Around 300,000 pacemakers are implanted every year in the United States, which help regulate potentially lethal heart rhythm abnormalities. But the surgery comes with risks, many of which can be avoided by using your own cells as pacemakers, CBS 2's Dr. Max Gomez reported.

Cardiologist and Director of the Cedar Sinai Heart Institute Eduardo Marban has developed a new gene therapy procedure that would use a patient's own cells to help speed up an abnormally slow heart rate. That could eliminate the need for electronic pacemakers.

"They can go in, get a quick procedure and be cured for life," Marban told Gomez.

The minimally invasive treatment, which has so far only been tested on animals, changes heart muscle cells into cells that act like a biological pacemaker. The new cells naturally generate the electrical impulses needed to set a healthy heart rate and get enough blood flowing through the body.

"We are creating a new structure within the heart that's capable of setting a beat, like a metronome," Marban said. "We go in with a catheter, a thin tube, that has a needle inside it, and using a very focal gene injection, we can get the heart beat to initiate.

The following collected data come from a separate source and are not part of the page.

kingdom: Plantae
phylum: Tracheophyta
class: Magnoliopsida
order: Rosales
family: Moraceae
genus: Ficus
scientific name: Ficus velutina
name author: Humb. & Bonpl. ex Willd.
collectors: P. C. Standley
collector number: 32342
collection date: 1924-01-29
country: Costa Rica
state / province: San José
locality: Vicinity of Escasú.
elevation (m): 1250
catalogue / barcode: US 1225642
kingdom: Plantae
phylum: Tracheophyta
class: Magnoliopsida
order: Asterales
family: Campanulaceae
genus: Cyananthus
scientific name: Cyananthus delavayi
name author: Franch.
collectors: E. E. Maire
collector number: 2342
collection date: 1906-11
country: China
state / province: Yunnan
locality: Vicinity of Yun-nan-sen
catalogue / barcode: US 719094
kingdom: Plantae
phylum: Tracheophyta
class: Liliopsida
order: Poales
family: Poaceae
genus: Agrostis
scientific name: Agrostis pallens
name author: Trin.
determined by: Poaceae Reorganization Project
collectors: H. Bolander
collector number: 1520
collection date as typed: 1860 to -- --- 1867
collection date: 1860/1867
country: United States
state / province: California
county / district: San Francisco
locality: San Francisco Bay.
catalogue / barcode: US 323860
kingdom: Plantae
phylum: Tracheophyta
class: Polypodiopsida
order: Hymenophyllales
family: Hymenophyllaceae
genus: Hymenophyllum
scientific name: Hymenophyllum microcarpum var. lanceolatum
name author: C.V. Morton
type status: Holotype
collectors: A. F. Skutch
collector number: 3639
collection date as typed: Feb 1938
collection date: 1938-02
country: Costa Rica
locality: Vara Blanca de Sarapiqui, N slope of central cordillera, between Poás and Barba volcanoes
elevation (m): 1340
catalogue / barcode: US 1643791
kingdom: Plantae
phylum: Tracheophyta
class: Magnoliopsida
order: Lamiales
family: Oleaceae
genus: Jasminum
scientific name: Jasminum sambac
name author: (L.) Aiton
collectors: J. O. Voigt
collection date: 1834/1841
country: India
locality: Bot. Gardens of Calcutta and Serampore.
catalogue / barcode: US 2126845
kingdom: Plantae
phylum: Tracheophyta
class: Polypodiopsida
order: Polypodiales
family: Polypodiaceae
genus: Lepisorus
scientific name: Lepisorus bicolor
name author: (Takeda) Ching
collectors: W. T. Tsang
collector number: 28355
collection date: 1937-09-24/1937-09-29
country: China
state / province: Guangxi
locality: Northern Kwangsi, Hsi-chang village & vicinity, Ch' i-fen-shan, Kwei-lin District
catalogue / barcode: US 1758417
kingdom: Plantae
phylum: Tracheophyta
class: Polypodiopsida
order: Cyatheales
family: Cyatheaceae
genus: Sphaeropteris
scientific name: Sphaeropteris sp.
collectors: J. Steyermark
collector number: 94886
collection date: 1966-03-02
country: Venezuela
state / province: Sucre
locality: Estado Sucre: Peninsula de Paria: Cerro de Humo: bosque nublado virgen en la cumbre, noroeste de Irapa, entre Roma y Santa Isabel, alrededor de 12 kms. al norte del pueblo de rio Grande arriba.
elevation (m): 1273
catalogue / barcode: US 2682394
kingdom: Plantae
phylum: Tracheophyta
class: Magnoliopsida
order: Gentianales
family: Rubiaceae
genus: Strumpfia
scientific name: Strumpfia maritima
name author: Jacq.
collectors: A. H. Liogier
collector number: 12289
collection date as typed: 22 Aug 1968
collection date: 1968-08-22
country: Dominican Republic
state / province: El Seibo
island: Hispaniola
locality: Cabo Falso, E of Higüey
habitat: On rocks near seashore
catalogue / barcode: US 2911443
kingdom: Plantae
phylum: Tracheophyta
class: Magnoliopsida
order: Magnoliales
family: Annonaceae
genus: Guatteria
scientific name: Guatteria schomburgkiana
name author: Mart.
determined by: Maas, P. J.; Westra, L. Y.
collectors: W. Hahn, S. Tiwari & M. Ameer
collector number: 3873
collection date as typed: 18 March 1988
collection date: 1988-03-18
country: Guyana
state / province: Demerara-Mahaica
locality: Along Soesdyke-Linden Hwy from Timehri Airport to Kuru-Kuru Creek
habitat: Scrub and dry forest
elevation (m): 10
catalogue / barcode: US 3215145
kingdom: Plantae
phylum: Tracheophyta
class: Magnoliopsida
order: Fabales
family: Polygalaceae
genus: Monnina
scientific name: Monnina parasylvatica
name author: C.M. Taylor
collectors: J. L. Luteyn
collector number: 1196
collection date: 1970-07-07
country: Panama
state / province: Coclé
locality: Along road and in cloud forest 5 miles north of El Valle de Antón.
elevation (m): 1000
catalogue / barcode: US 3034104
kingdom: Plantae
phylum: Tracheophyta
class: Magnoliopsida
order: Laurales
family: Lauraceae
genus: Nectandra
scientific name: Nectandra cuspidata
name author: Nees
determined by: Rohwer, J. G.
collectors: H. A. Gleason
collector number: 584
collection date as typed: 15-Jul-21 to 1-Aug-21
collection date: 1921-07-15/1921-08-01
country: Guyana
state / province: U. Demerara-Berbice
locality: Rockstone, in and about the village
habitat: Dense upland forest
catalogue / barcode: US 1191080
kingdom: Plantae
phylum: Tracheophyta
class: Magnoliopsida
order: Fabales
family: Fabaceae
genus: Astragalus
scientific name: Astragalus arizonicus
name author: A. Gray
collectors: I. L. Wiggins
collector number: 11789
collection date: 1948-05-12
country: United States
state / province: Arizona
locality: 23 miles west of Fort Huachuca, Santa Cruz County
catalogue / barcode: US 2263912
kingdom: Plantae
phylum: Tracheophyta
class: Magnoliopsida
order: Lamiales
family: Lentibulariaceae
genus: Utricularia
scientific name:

Researchers at Cedar Sinai Heart Institute hope their work can one day be used to help babies who are born with congenital heart problems.

Marban said the new treatment could even help babies still in the womb, where traditional pacemakers can't be used.

"We can think about a day where we might be able to just put in a gene and fix their hearts forever," he said.

Clinical trials could begin within the next three years.